インドネシア政府が生活保護給付(CCT)を継続する理由

貧困と生活保護給付。インドネシアには世界最大の条件付き現金給付プログラム(CCT)がある。複雑な要件を設定し、貧困認定された場合は給付を受けられ、その見返りに子供を就学させるなど条件を継続的に満たさなければならない。

年間予算は社会保障・その他補助金への税投入の10%ほど。他の社会保障制度への投入は、国保への20%が最大で、年金やその他の社会保険への税投入はない。

生活保護は制度としては必要だが、投入している予算規模と、その使い道をそろそろ見直す時期に来ている。国の経済と人口動態を見たとき、中間層が膨れ上がり、少子高齢化へ待ったなしの状況は明白である一方、年金制度の未整備は危機的状況。

日本の国民年金のように、税投入なしでは、自営・個人事業主への年金制度拡充もうまく行かない。

私たちは政策対話の中で税投入を年金制度へ増やすべきと提言している。
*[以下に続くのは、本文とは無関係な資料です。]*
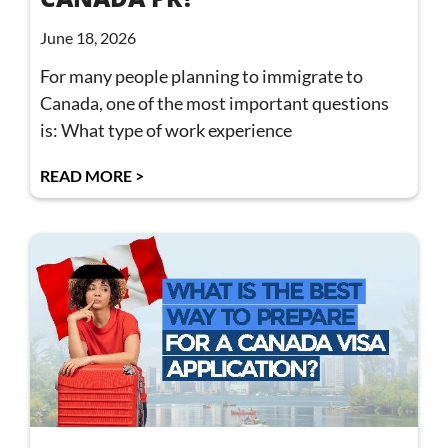
June 18, 2026
For many people planning to immigrate to
Canada, one of the most important questions
is: What type of work experience
READ MORE >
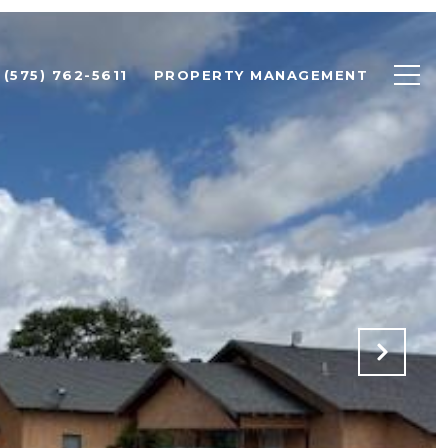
(575) 762-5611
PROPERTY MANAGEMENT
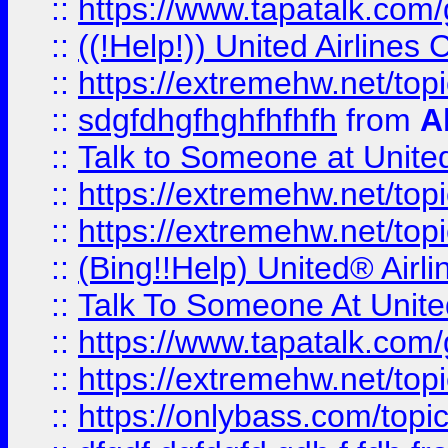
::
https://www.tapatalk.com/g
::
((!Help!)) United Airlin
::
https://extremehw.net/top
::
sdgfdhgfhghfhfhfh
from
A
::
Talk to Someone at Unit
::
https://extremehw.net/top
::
https://extremehw.net/top
::
(Bing!!Help) United® Airl
::
Talk To Someone At Unit
::
https://www.tapatalk.com
::
https://extremehw.net/top
::
https://onlybass.com/topic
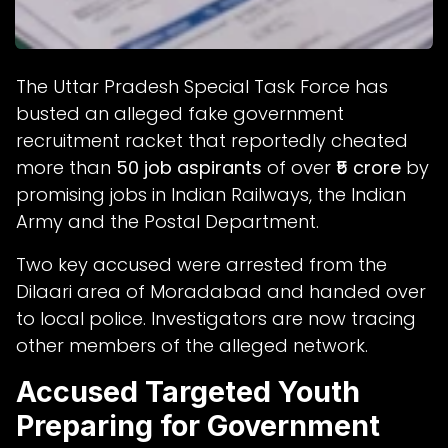
The Uttar Pradesh Special Task Force has
busted an alleged fake government
recruitment racket that reportedly cheated
more than
50 job aspirants
of over
₹5 crore
by
promising jobs in Indian Railways, the Indian
Army and the Postal Department.
Two key accused were arrested from the
Dilaari area of Moradabad and handed over
to local police. Investigators are now tracing
other members of the alleged network.
Accused Targeted Youth
Preparing for Government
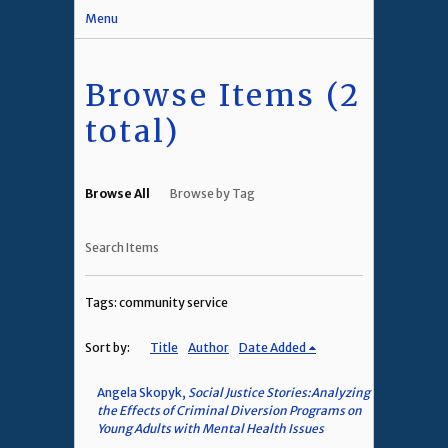
Menu
Browse Items (2
total)
Browse All
Browse by Tag
Search Items
Tags: community service
Sort by:
Title
Author
Date Added
Angela Skopyk,
Social Justice Stories:Analyzing
the Effects of Criminal Diversion Programs on
Young Adults with Mental Health Issues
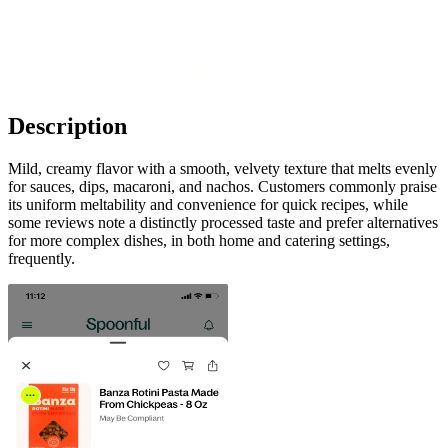
Description
Mild, creamy flavor with a smooth, velvety texture that melts evenly
for sauces, dips, macaroni, and nachos. Customers commonly praise
its uniform meltability and convenience for quick recipes, while
some reviews note a distinctly processed taste and prefer alternatives
for more complex dishes, in both home and catering settings,
frequently.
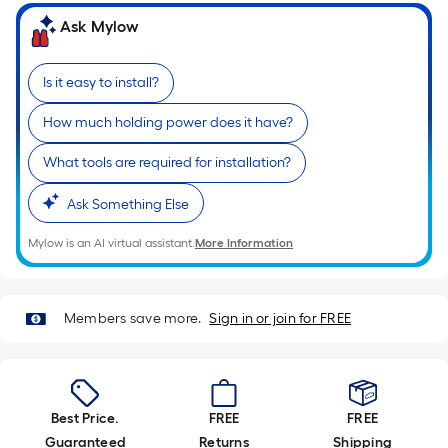
Ft.
Ask Mylow
Per
Linear
Foot
Is it easy to install?
pricing
How much holding power does it have?
is
based
What tools are required for installation?
on
the
Ask Something Else
length
of
Mylow is an AI virtual assistant.
More Information
a
single
roll.
Members save more.
Sign in or join for FREE
A
linear
foot
of
Best Price.
FREE
FREE
10-
Guaranteed
Returns
Shipping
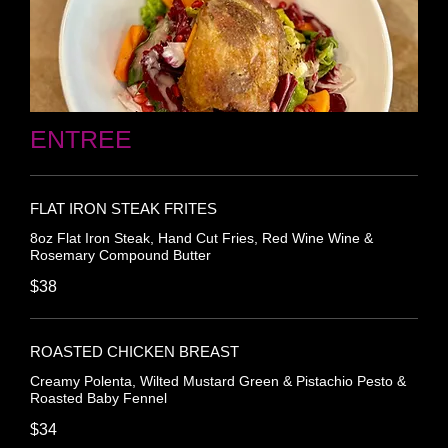
ENTREE
FLAT IRON STEAK FRITES
8oz Flat Iron Steak, Hand Cut Fries, Red Wine Wine &
Rosemary Compound Butter
$38
ROASTED CHICKEN BREAST
Creamy Polenta, Wilted Mustard Green & Pistachio Pesto &
Roasted Baby Fennel
$34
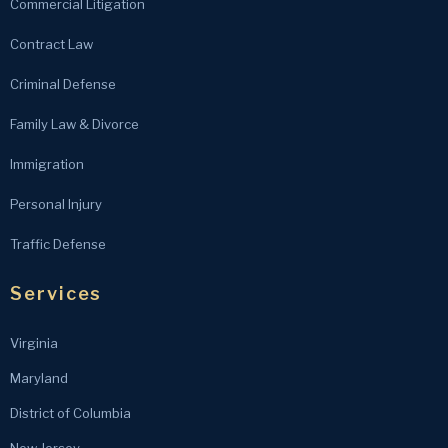
Commercial Litigation
Contract Law
Criminal Defense
Family Law & Divorce
Immigration
Personal Injury
Traffic Defense
Services
Virginia
Maryland
District of Columbia
New Jersey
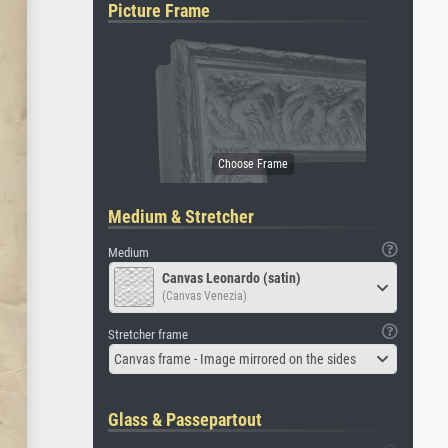
Picture Frame
Medium & Stretcher
Medium
Canvas Leonardo (satin)
(Canvas Venezia)
Stretcher frame
Canvas frame - Image mirrored on the sides
Glass & Passepartout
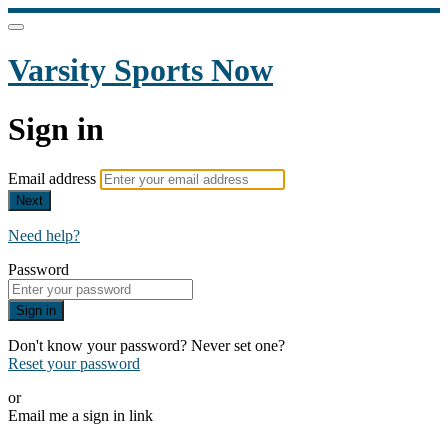
Varsity Sports Now
Sign in
Email address
Next
Need help?
Password
Sign in
Don't know your password? Never set one?
Reset your password
or
Email me a sign in link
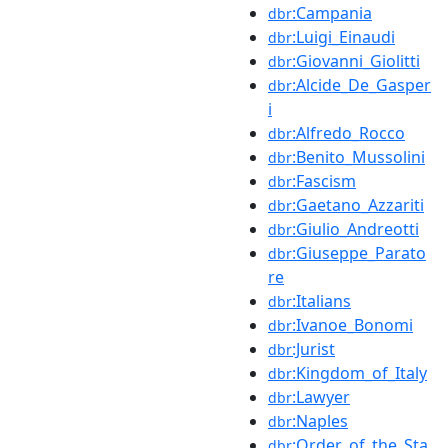
:Campania
dbr
:Luigi_Einaudi
dbr
:Giovanni_Giolitti
dbr
:Alcide_De_Gasper
dbr
i
:Alfredo_Rocco
dbr
:Benito_Mussolini
dbr
:Fascism
dbr
:Gaetano_Azzariti
dbr
:Giulio_Andreotti
dbr
:Giuseppe_Parato
dbr
re
:Italians
dbr
:Ivanoe_Bonomi
dbr
:Jurist
dbr
:Kingdom_of_Italy
dbr
:Lawyer
dbr
:Naples
dbr
:Order_of_the_Sta
dbr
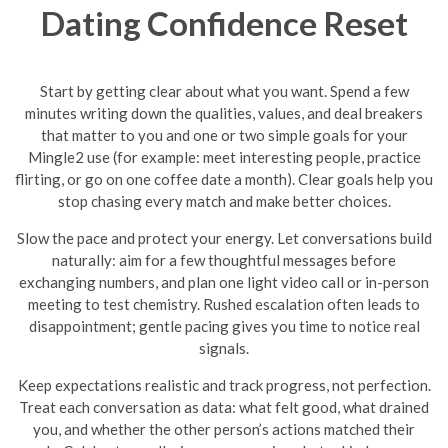
Dating Confidence Reset
Start by getting clear about what you want. Spend a few
minutes writing down the qualities, values, and deal breakers
that matter to you and one or two simple goals for your
Mingle2 use (for example: meet interesting people, practice
flirting, or go on one coffee date a month). Clear goals help you
stop chasing every match and make better choices.
Slow the pace and protect your energy. Let conversations build
naturally: aim for a few thoughtful messages before
exchanging numbers, and plan one light video call or in-person
meeting to test chemistry. Rushed escalation often leads to
disappointment; gentle pacing gives you time to notice real
signals.
Keep expectations realistic and track progress, not perfection.
Treat each conversation as data: what felt good, what drained
you, and whether the other person’s actions matched their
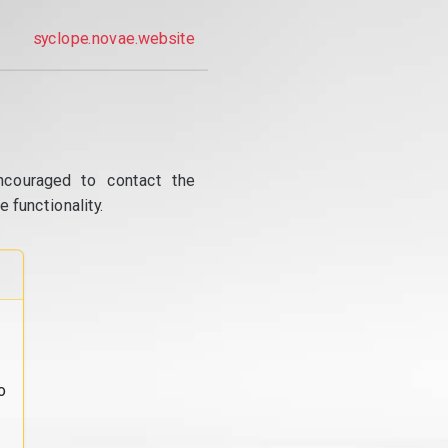
syclope.novae.website
ncouraged to contact the
 functionality.
o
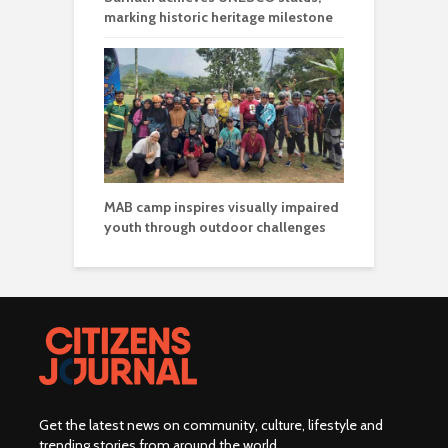
marking historic heritage milestone
MAB camp inspires visually impaired
youth through outdoor challenges
Get the latest news on community, culture, lifestyle and
trending stories from around the world
.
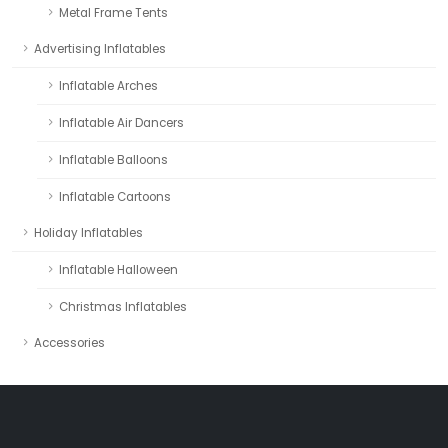
Metal Frame Tents
Advertising Inflatables
Inflatable Arches
Inflatable Air Dancers
Inflatable Balloons
Inflatable Cartoons
Holiday Inflatables
Inflatable Halloween
Christmas Inflatables
Accessories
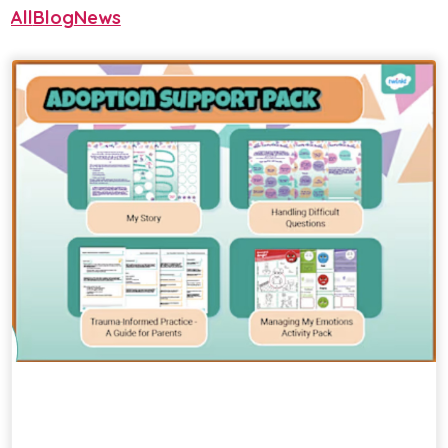
All
Blog
News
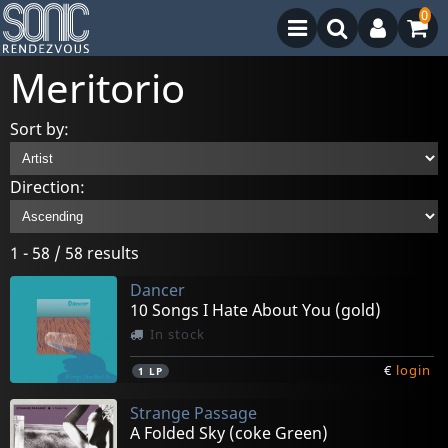
0
Meritorio
Sort by:
Direction:
1 - 58 / 58 results
Dancer
10 Songs I Hate About You (gold)
In stock
€
login
1
LP
Strange Passage
A Folded Sky (coke Green)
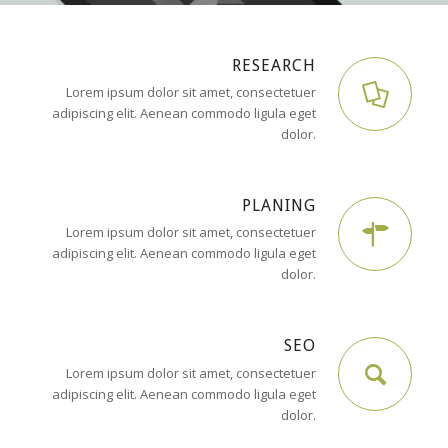
RESEARCH
Lorem ipsum dolor sit amet, consectetuer
adipiscing elit. Aenean commodo ligula eget
dolor.
PLANING
Lorem ipsum dolor sit amet, consectetuer
adipiscing elit. Aenean commodo ligula eget
dolor.
SEO
Lorem ipsum dolor sit amet, consectetuer
adipiscing elit. Aenean commodo ligula eget
dolor.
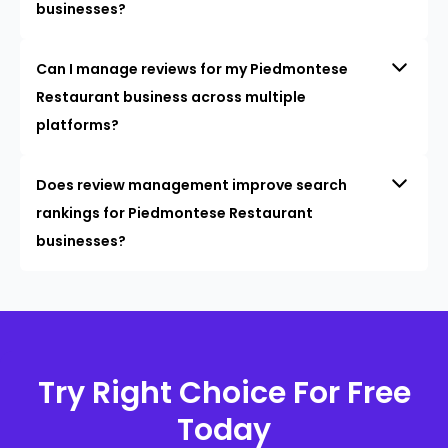
businesses?
Can I manage reviews for my Piedmontese
Restaurant business across multiple
platforms?
Does review management improve search
rankings for Piedmontese Restaurant
businesses?
Try Right Choice For Free
Today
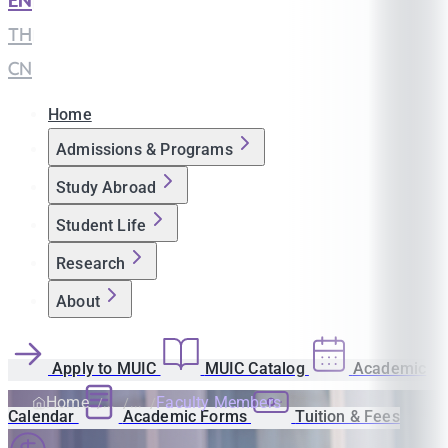
EN
|
TH
|
CN
Home
Admissions & Programs
Study Abroad
Student Life
Research
About
Apply to MUIC
MUIC Catalog
Academic
Home
Faculty Members
Calendar
Academic Forms
Tuition & Fees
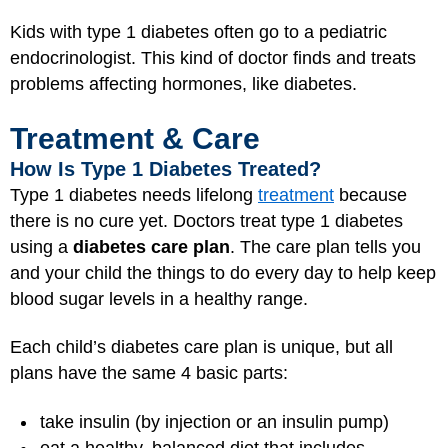
Kids with type 1 diabetes often go to a pediatric
endocrinologist. This kind of doctor finds and treats
problems affecting hormones, like diabetes.
Treatment & Care
How Is Type 1 Diabetes Treated?
Type 1 diabetes needs lifelong
treatment
because
there is no cure yet. Doctors treat type 1 diabetes
using a
diabetes care plan
. The care plan tells you
and your child the things to do every day to help keep
blood sugar levels in a healthy range.
Each child’s diabetes care plan is unique, but all
plans have the same 4 basic parts:
take insulin (by injection or an insulin pump)
eat a healthy, balanced diet that includes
すると、「税源が限られていて、追加措置はむずかしい」と言われる。「政府は数年後に貧困率をゼロにすると言っているが、貧困層がいなくなっても生活保護を今の規模で維持する論理は何か」と返答。「生活水準も上がってくるので、貧困線を上げなければならないときが来る」と言われる。なるほど。貧困層がいなくなれば、貧困層を増やすために貧困の定義を変えることで、予算とプログラム維持される。

社会保障への税投入は政治と省庁間の権力闘争が付きまとう。内外から騒いだところで変わらないし、論理的な議論や、エビデンスも意味はない。政治経済、政策実現というものは、そういうものだ。ただ、インドネシアはそろそろ皆年金を始めなければいけない。